Some HISTORY on Trench Art
Highly collectible and “Decorative“, Trench Art is considered items made out of used and discarded war materials by soldiers of war.
They were made by imaginative soldiers in trenches, POWs camps, war casualties (hospitals) and civilians with access to mounds of war leftovers and just some people that had the time. (Boredom)
Shell casings of any shape or size were widely used. Bullets, Landmines, and mortars were easily made into some kind of an art form, including picture frames, ashtrays, paperweights, flower pots, candlestick holder, etc.
I would almost consider this a form of “Folk Art”
Trench art started to be noticed during the 1st & 2nd world wars, but I’m sure all world conflicts have their own form of “art”.
The majority of Trench Art (as the story goes) was made because of pure BOREDOM in Trenches, “POW camps” and some, as they say, made them as a MEMENTO of their time served, or the art could be just traded for much needed useable goods.
This continued many years after the war with civilians making their own form of trench art. There certainly was no shortage of discarded leftover war material.

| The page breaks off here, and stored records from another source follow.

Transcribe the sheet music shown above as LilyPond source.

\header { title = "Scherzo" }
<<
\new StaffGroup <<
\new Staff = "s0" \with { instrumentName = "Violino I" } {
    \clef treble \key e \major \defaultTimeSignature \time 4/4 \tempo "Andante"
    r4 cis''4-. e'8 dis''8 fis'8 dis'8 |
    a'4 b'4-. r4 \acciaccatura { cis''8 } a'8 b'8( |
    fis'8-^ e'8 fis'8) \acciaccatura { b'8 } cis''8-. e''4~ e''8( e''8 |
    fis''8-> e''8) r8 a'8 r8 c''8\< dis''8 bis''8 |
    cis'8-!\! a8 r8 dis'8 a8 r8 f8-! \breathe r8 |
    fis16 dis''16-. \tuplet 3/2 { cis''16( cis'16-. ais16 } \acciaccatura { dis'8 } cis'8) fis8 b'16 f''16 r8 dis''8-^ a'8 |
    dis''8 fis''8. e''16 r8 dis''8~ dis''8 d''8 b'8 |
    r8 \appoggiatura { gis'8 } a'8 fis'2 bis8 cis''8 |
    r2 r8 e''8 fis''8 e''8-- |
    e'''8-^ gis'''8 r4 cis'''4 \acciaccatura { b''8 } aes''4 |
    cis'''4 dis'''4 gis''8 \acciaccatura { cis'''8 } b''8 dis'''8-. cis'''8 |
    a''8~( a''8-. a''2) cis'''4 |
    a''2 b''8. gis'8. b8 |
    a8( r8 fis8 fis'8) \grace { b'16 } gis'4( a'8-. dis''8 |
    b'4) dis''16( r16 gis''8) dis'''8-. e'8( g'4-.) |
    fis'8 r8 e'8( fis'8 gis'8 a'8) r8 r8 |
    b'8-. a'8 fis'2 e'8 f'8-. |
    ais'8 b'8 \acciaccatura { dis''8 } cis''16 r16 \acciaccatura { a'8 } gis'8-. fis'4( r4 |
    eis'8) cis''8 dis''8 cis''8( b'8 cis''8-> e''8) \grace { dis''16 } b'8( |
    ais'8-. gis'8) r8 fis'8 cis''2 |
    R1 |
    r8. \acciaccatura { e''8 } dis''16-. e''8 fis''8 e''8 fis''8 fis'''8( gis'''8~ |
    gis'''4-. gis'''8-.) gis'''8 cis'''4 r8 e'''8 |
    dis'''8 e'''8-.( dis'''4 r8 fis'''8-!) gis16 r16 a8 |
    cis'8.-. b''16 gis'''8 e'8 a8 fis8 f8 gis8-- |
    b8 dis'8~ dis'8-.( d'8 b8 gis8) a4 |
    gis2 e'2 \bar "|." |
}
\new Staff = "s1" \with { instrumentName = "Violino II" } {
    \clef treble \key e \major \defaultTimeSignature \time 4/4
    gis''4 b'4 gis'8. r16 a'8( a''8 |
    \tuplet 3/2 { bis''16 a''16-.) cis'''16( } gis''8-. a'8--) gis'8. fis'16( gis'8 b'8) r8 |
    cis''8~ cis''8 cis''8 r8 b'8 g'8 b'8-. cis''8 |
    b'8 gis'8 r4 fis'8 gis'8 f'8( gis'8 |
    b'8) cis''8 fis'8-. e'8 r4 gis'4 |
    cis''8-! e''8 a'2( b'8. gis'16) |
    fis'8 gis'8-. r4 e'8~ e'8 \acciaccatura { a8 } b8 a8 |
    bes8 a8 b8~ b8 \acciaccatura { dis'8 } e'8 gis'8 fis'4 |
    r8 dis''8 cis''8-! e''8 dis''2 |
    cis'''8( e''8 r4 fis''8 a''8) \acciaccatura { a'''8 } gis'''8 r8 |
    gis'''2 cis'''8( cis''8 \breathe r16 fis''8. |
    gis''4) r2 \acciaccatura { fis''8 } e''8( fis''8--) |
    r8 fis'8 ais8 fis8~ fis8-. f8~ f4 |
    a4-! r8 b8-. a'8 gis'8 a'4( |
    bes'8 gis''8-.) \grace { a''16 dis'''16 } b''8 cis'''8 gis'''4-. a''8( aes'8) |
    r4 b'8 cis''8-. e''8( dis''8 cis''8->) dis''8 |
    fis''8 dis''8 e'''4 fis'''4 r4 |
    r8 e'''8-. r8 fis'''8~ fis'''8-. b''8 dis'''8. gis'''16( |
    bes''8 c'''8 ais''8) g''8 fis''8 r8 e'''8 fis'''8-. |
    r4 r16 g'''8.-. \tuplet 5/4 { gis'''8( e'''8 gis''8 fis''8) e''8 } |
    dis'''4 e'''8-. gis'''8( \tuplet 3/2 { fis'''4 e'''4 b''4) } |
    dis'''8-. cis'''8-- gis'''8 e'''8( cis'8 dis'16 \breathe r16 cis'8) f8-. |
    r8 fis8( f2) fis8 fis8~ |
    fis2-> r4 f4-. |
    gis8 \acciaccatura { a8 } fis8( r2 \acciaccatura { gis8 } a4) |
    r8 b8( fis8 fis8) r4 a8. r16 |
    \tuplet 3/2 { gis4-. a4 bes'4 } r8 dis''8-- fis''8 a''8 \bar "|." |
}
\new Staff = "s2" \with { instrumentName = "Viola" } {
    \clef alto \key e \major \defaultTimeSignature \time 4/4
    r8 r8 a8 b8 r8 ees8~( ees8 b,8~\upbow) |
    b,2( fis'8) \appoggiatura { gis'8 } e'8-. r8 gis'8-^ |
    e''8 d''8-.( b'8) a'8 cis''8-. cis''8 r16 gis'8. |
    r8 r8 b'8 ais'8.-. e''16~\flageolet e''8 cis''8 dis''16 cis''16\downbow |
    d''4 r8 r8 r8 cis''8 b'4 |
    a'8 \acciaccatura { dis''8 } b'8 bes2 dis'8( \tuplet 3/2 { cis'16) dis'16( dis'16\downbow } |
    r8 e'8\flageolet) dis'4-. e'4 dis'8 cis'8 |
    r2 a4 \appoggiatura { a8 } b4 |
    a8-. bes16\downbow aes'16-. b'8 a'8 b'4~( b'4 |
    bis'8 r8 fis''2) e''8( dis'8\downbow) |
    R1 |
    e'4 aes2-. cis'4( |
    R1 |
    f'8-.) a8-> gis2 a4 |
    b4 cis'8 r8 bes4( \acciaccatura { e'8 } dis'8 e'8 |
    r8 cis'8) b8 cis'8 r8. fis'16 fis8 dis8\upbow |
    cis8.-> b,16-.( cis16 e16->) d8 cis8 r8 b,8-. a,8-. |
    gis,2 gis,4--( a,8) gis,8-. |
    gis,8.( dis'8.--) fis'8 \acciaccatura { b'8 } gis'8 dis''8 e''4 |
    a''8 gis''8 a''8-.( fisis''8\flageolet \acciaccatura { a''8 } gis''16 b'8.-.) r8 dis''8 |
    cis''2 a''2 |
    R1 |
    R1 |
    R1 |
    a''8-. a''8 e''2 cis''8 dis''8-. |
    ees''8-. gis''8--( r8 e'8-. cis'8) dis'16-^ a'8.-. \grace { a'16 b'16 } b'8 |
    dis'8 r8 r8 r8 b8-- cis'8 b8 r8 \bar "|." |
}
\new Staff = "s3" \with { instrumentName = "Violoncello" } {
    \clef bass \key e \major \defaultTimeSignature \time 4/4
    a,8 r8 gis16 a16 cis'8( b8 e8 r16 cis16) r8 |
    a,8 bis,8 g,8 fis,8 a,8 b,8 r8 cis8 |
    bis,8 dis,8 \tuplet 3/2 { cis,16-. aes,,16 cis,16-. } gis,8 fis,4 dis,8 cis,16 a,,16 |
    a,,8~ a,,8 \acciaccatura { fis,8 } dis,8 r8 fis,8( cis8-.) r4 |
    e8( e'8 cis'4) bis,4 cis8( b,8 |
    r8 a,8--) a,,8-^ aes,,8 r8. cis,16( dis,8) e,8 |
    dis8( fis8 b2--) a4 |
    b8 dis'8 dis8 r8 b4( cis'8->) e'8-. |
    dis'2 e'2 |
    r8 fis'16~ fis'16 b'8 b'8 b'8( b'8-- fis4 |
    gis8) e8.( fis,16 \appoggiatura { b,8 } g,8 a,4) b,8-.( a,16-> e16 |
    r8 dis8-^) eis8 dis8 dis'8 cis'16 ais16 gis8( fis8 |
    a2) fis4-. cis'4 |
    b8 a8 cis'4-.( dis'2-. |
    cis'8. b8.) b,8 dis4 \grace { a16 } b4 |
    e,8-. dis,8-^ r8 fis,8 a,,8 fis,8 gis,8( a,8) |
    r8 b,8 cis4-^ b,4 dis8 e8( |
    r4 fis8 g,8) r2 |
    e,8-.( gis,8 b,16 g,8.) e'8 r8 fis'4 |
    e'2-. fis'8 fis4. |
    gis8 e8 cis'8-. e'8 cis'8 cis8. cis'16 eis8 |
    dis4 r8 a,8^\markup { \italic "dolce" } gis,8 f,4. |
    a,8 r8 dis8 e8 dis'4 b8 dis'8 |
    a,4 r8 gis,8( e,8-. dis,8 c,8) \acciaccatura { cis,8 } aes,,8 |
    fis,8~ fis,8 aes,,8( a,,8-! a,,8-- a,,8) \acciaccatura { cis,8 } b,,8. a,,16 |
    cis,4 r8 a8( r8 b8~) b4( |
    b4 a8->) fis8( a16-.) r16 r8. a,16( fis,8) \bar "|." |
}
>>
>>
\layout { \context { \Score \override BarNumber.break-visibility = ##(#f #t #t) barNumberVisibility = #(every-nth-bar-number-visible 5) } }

This art is a little funky looking and not for everybody’s taste, but most of these items do have a good, bad, or ugly story to tell by people that know firsthand what war was really like.
Believe it or not, there is a following of collectors out there that are into Trench Art/War Memorabilia.
This article was based on a lot of independent information and I am passing it on, however,
BORDOM or MEMENTOS, I’m not sure I agree.
Google.ca “Trench Art” images
TRAMP art has a lot of similarity to trench art, where people made items from boredom and lots of discarded material.